Collected data:
______

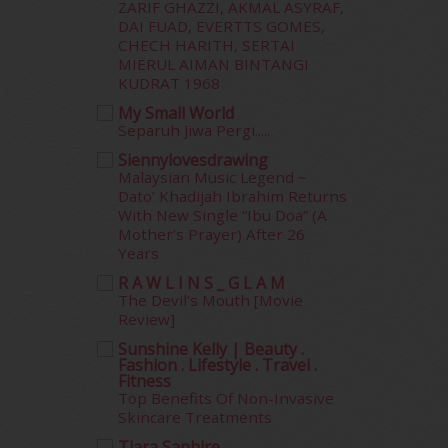
ZARIF GHAZZI, AKMAL ASYRAF,
February 2015
(49)
DAI FUAD, EVERTTS GOMES,
January 2015
(35)
CHECH HARITH, SERTAI
December 2014
(23)
MIERUL AIMAN BINTANGI
November 2014
(26)
KUDRAT 1968
October 2014
(18)
My Small World
September 2014
(56)
Separuh Jiwa Pergi.....
August 2014
(22)
Siennylovesdrawing
July 2014
(19)
Malaysian Music Legend ~
June 2014
(19)
Dato’ Khadijah Ibrahim Returns
With New Single “Ibu Doa” (A
May 2014
(3)
Mother’s Prayer) After 26
January 2014
(2)
Years
December 2013
(15)
R A W L I N S _ G L A M
November 2013
(1)
The Devil's Mouth [Movie
July 2012
(6)
Review]
June 2012
(31)
Sunshine Kelly | Beauty .
May 2012
(87)
Fashion . Lifestyle . Travel .
April 2012
(155)
Fitness
Top Benefits Of Non-Invasive
March 2012
(104)
Skincare Treatments
February 2012
(10)
Tiara Saphire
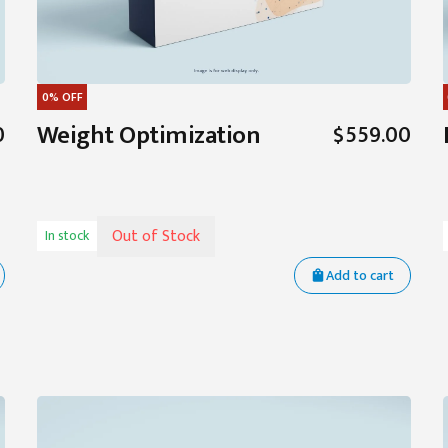
0%
OFF
Weight Optimization
0
$559.00
Out of Stock
In stock
Add to cart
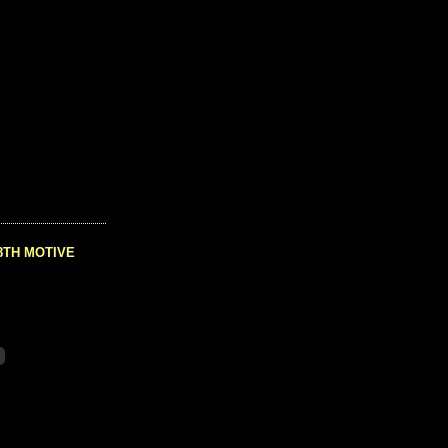
8TH MOTIVE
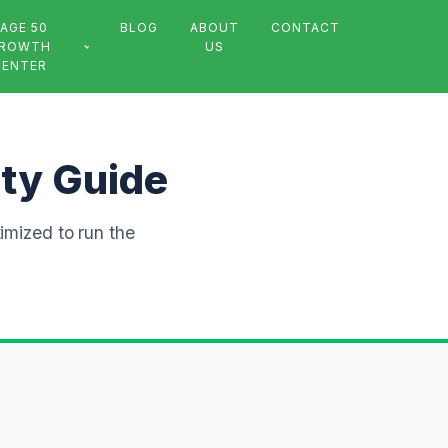
AGE 50
BLOG
ABOUT
CONTACT
ROWTH
US
CENTER
ity Guide
timized to run the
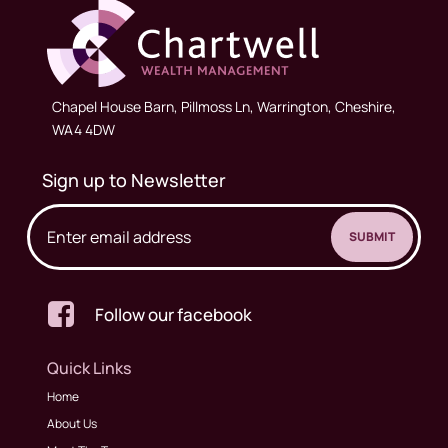
Chapel House Barn, Pillmoss Ln, Warrington, Cheshire,
WA4 4DW
Sign up to Newsletter

Follow our facebook
Quick Links
Home
About Us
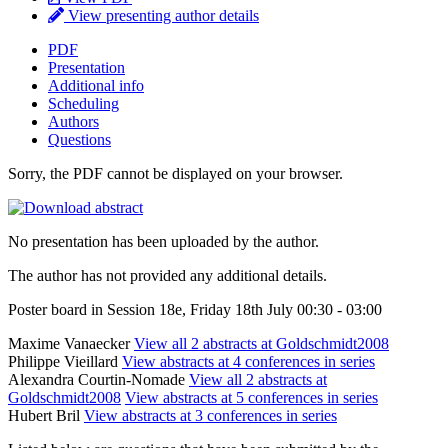
View presenting author details
PDF
Presentation
Additional info
Scheduling
Authors
Questions
Sorry, the PDF cannot be displayed on your browser.
No presentation has been uploaded by the author.
The author has not provided any additional details.
Poster board in Session 18e, Friday 18th July 00:30 - 03:00
Maxime Vanaecker
View all 2 abstracts at Goldschmidt2008
Philippe Vieillard
View abstracts at 4 conferences in series
Alexandra Courtin-Nomade
View all 2 abstracts at
Goldschmidt2008
View abstracts at 5 conferences in series
Hubert Bril
View abstracts at 3 conferences in series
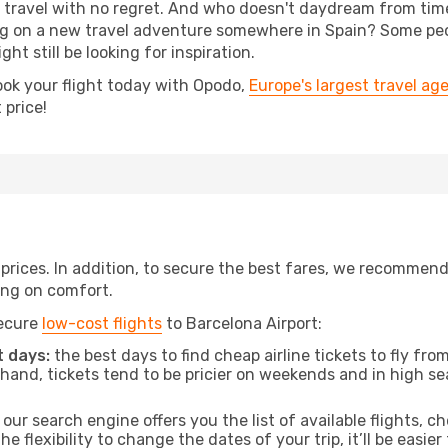
s, travel with no regret. And who doesn't daydream from ti
 on a new travel adventure somewhere in Spain? Some peop
ht still be looking for inspiration.
ook your flight today with Opodo,
Europe's largest travel ag
 price!
t prices. In addition, to secure the best fares, we recommen
ng on comfort.
secure
low-cost flights
to Barcelona Airport:
 days:
the best days to find cheap airline tickets to fly f
and, tickets tend to be pricier on weekends and in high sea
our search engine offers you the list of available flights, ch
the flexibility to change the dates of your trip, it’ll be easier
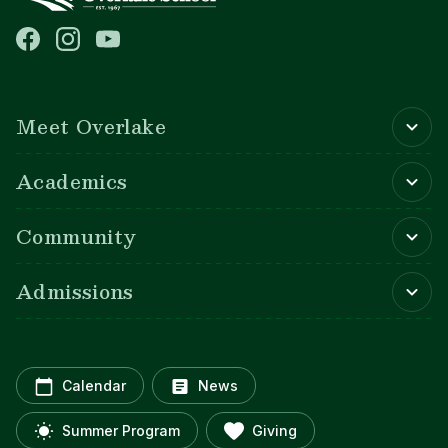
Main navigation
Meet Overlake
Academics
Community
Admissions
Calendar
News
Summer Program
Giving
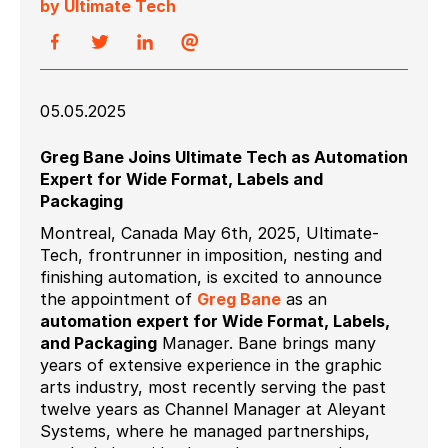
by Ultimate Tech
05.05.2025
Greg Bane Joins Ultimate Tech as Automation
Expert for Wide Format, Labels and
Packaging
Montreal, Canada May 6th, 2025, Ultimate
-
Tech, frontrunner in imposition, nesting and
finishing automation,
is excited to announce
the appointment of
Greg Bane
as an
automation expert for Wide Format, Labels,
and Packaging
Manager. Bane brings many
years of extensive experience in the graphic
arts industry, most recently serving the past
twelve years as Channel Manager at Aleyant
Systems, where he managed partnerships,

______

#### [Problem details]
Print the records verbatim, without pictures.

#### [Result]
ZARIF GHAZZI, AKMAL ASYRAF,
February 2015
(49)
DAI FUAD, EVERTTS GOMES,
January 2015
(35)
CHECH HARITH, SERTAI
December 2014
(23)
MIERUL AIMAN BINTANGI
November 2014
(26)
KUDRAT 1968
October 2014
(18)
My Small World
September 2014
(56)
Separuh Jiwa Pergi.....
August 2014
(22)
Siennylovesdrawing
July 2014
(19)
Malaysian Music Legend ~
June 2014
(19)
Dato’ Khadijah Ibrahim Returns
With New Single “Ibu Doa” (A
May 2014
(3)
Mother’s Prayer) After 26
January 2014
(2)
Years
December 2013
(15)
R A W L I N S _ G L A M
November 2013
(1)
The Devil's Mouth [Movie
July 2012
(6)
Review]
June 2012
(31)
Sunshine Kelly | Beauty .
May 2012
(87)
Fashion . Lifestyle . Travel .
April 2012
(155)
Fitness
Top Benefits Of Non-Invasive
March 2012
(104)
Skincare Treatments
February 2012
(10)
Tiara Saphire
0%
OFF
Weight Optimization
0
$559.00
Out of Stock
In stock
Add to cart
8TH MOTIVE
AGE 50
BLOG
ABOUT
CONTACT
ROWTH
US
CENTER
ity Guide
timized to run the
Chapel House Barn, Pillmoss Ln, Warrington, Cheshire,
WA4 4DW
Sign up to Newsletter

Follow our facebook
Quick Links
Home
About Us
View presenting author details
PDF
Presentation
Additional info
Scheduling
Authors
Questions
Sorry, the PDF cannot be displayed on your browser.
No presentation has been uploaded by the author.
The author has not provided any additional details.
Poster board in Session 18e, Friday 18th July 00:30 - 03:00
Maxime Vanaecker
View all 2 abstracts at Goldschmidt2008
Philippe Vieillard
View abstracts at 4 conferences in series
Alexandra Courtin-Nomade
View all 2 abstracts at
Goldschmidt2008
View abstracts at 5 conferences in series
Hubert Bril
View abstracts at 3 conferences in series
s, travel with no regret. And who doesn't daydream from ti
 on a new travel adventure somewhere in Spain? Some peop
ht still be looking for inspiration.
ook your flight today with Opodo,
Europe's largest travel ag
 price!
t prices. In addition, to secure the best fares, we recommen
ng on comfort.
secure
low-cost flights
to Barcelona Airport:
 days:
the best days to find cheap airline tickets to fly f
and, tickets tend to be pricier on weekends and in high sea
our search engine offers you the list of available flights, ch
the flexibility to change the dates of your trip, it’ll be easier
Main navigation
Meet Overlake
Academics
Community
Admissions
Calendar
News
Summer Program
Giving
by Ultimate Tech
05.05.2025
Greg Bane Joins Ultimate Tech as Automation
Expert for Wide Format, Labels and
Packaging
Montreal, Canada May 6th, 2025, Ultimate
-
Tech, frontrunner in imposition, nesting and
finishing automation,
is excited to announce
the appointment of
Greg Bane
as an
automation expert for Wide Format, Labels,
and Packaging
Manager. Bane brings many
years of extensive experience in the graphic
arts industry, most recently serving the past
twelve years as Channel Manager at Aleyant
Systems, where he managed partnerships,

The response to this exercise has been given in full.